Catherine Ardagh (Fianna Fail) | Oireachtas source

I would like to call on the Seanad to schedule a debate on the Government's funding, or lack thereof, of the cystic fibrosis drug Orkambi. It was with deep regret that I learned that the National Centre for Pharmacoeconomics said the drug does not represent value for money and should not be funded by the Government at its current cost. Professor Michael Barry of the National Centre for Pharmacoeconomics, who is also on the HSE's drug groups, said Orkambi can greatly alleviate the symptoms of cystic fibrosis but was not value for money because of its inherent efficacy. He said the drug, which costs about €160,000 per patient per year, would only work for 25% of patients.
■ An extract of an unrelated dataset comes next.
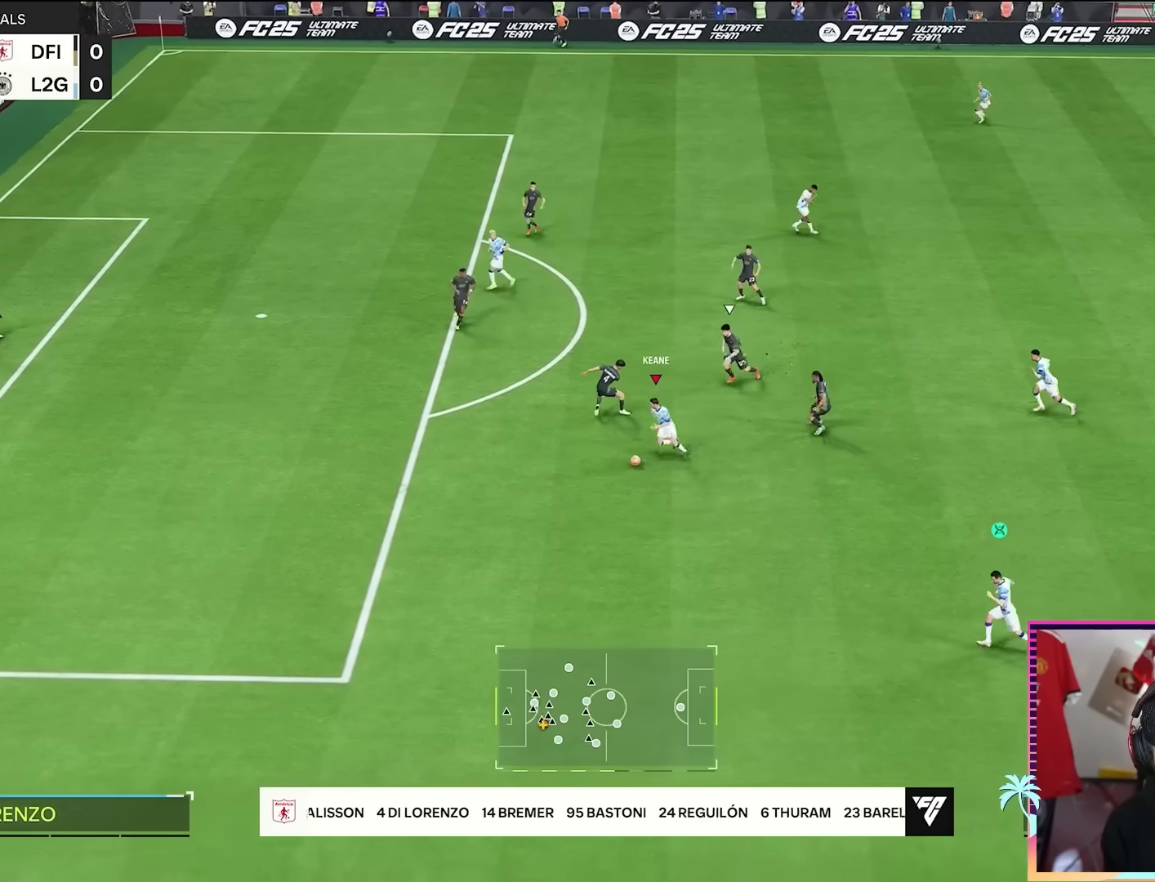
{"buttons": ["R2"], "left_stick": "left", "right_stick": "center", "events": []}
On the other side of the debate, Cystic Fibrosis Ireland has called for Orkambi to be made available in Ireland and has said that it is a life-lengthening drug and would benefit up to 550 patients. Ireland, as we know, has the highest rate of cystic fibrosis per head of population in the world. Approximately 1,200 people live with cystic fibrosis in Ireland. We also have some the most severe forms of the disease in Ireland. Orkambi has been shown to reduce hospitalisation of up to 40% of patients and significantly retards the progression of cystic fibrosis for those who stand to benefit from the drug.

Cystic Fibrosis Ireland said the drug would result in other major savings to the HSE from reductions in hospitalisation, reliance on other expensive cystic fibrosis drugs and dependency on transplants. We know many cancer drugs currently in use cost a lot more to the Exchequer. I ask the House to open up the debate and have a proper discussion about Orkambi and its use for cystic fibrosis sufferers.